Work item ::
Copy every line of text in the data below word for word, and leave the images out of your answer.

Excerpted data ::
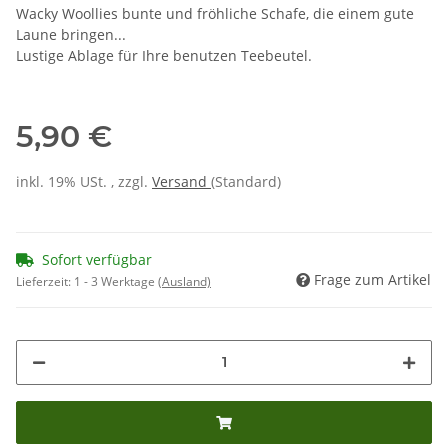
Wacky Woollies bunte und fröhliche Schafe, die einem gute
Laune bringen...
Lustige Ablage für Ihre benutzen Teebeutel.
5,90 €
inkl. 19% USt. , zzgl.
Versand
(Standard)
Sofort verfügbar
Frage zum Artikel
Lieferzeit:
1 - 3 Werktage
(Ausland)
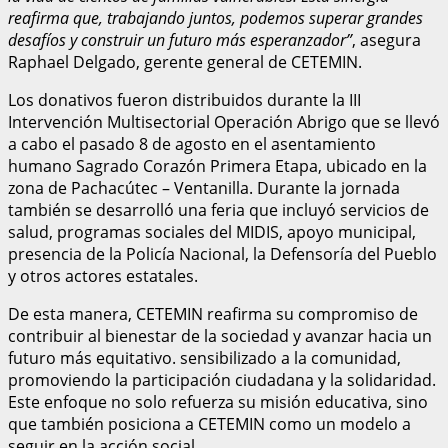
reafirma que, trabajando juntos, podemos superar grandes
desafíos y construir un futuro más esperanzador”
, asegura
Raphael Delgado, gerente general de CETEMIN.
Los donativos fueron distribuidos durante la III
Intervención Multisectorial Operación Abrigo que se llevó
a cabo el pasado 8 de agosto en el asentamiento
humano Sagrado Corazón Primera Etapa, ubicado en la
zona de Pachacútec – Ventanilla. Durante la jornada
también se desarrolló una feria que incluyó servicios de
salud, programas sociales del MIDIS, apoyo municipal,
presencia de la Policía Nacional, la Defensoría del Pueblo
y otros actores estatales.
De esta manera, CETEMIN reafirma su compromiso de
contribuir al bienestar de la sociedad y avanzar hacia un
futuro más equitativo. sensibilizado a la comunidad,
promoviendo la participación ciudadana y la solidaridad.
Este enfoque no solo refuerza su misión educativa, sino
que también posiciona a CETEMIN como un modelo a
seguir en la acción social.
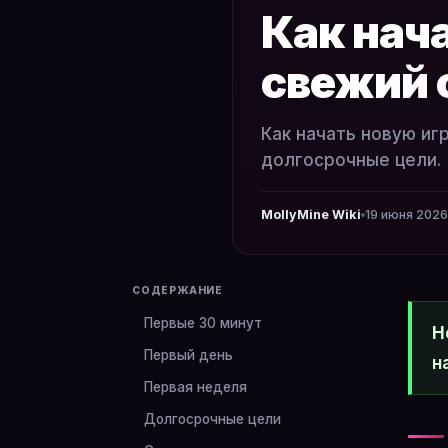
Как нача
свежий 
Как начать новую игр
долгосрочные цели.
MollyMine Wiki
19 июня 2026 
СОДЕРЖАНИЕ
Первые 30 минут
Н
Первый день
н
Первая неделя
Долгосрочные цели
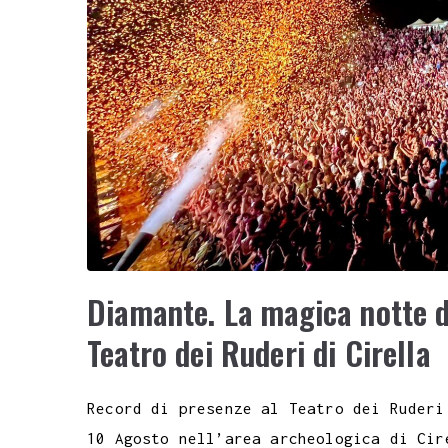
Diamante. La magica notte d
Teatro dei Ruderi di Cirella
Record di presenze al Teatro dei Ruderi
10 Agosto nell’area archeologica di Cir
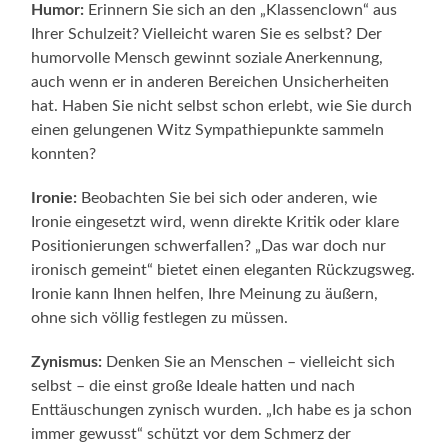
Humor:
Erinnern Sie sich an den „Klassenclown“ aus
Ihrer Schulzeit? Vielleicht waren Sie es selbst? Der
humorvolle Mensch gewinnt soziale Anerkennung,
auch wenn er in anderen Bereichen Unsicherheiten
hat. Haben Sie nicht selbst schon erlebt, wie Sie durch
einen gelungenen Witz Sympathiepunkte sammeln
konnten?
Ironie:
Beobachten Sie bei sich oder anderen, wie
Ironie eingesetzt wird, wenn direkte Kritik oder klare
Positionierungen schwerfallen? „Das war doch nur
ironisch gemeint“ bietet einen eleganten Rückzugsweg.
Ironie kann Ihnen helfen, Ihre Meinung zu äußern,
ohne sich völlig festlegen zu müssen.
Zynismus:
Denken Sie an Menschen – vielleicht sich
selbst – die einst große Ideale hatten und nach
Enttäuschungen zynisch wurden. „Ich habe es ja schon
immer gewusst“ schützt vor dem Schmerz der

Written reply ::
Wacky Woollies bunte und fröhliche Schafe, die einem gute
Laune bringen...
Lustige Ablage für Ihre benutzen Teebeutel.
5,90 €
inkl. 19% USt. , zzgl.
Versand
(Standard)
Sofort verfügbar
Frage zum Artikel
Lieferzeit:
1 - 3 Werktage
(Ausland)
reafirma que, trabajando juntos, podemos superar grandes
desafíos y construir un futuro más esperanzador”
, asegura
Raphael Delgado, gerente general de CETEMIN.
Los donativos fueron distribuidos durante la III
Intervención Multisectorial Operación Abrigo que se llevó
a cabo el pasado 8 de agosto en el asentamiento
humano Sagrado Corazón Primera Etapa, ubicado en la
zona de Pachacútec – Ventanilla. Durante la jornada
también se desarrolló una feria que incluyó servicios de
salud, programas sociales del MIDIS, apoyo municipal,
presencia de la Policía Nacional, la Defensoría del Pueblo
y otros actores estatales.
De esta manera, CETEMIN reafirma su compromiso de
contribuir al bienestar de la sociedad y avanzar hacia un
futuro más equitativo. sensibilizado a la comunidad,
promoviendo la participación ciudadana y la solidaridad.
Este enfoque no solo refuerza su misión educativa, sino
que también posiciona a CETEMIN como un modelo a
seguir en la acción social.
Как нача
свежий 
Как начать новую игр
долгосрочные цели.
MollyMine Wiki
19 июня 2026 
СОДЕРЖАНИЕ
Первые 30 минут
Н
Первый день
н
Первая неделя
Долгосрочные цели
Diamante. La magica notte d
Teatro dei Ruderi di Cirella
Record di presenze al Teatro dei Ruderi
10 Agosto nell’area archeologica di Cir
Humor:
Erinnern Sie sich an den „Klassenclown“ aus
Ihrer Schulzeit? Vielleicht waren Sie es selbst? Der
humorvolle Mensch gewinnt soziale Anerkennung,
auch wenn er in anderen Bereichen Unsicherheiten
hat. Haben Sie nicht selbst schon erlebt, wie Sie durch
einen gelungenen Witz Sympathiepunkte sammeln
konnten?
Ironie:
Beobachten Sie bei sich oder anderen, wie
Ironie eingesetzt wird, wenn direkte Kritik oder klare
Positionierungen schwerfallen? „Das war doch nur
ironisch gemeint“ bietet einen eleganten Rückzugsweg.
Ironie kann Ihnen helfen, Ihre Meinung zu äußern,
ohne sich völlig festlegen zu müssen.
Zynismus:
Denken Sie an Menschen – vielleicht sich
selbst – die einst große Ideale hatten und nach
Enttäuschungen zynisch wurden. „Ich habe es ja schon
immer gewusst“ schützt vor dem Schmerz der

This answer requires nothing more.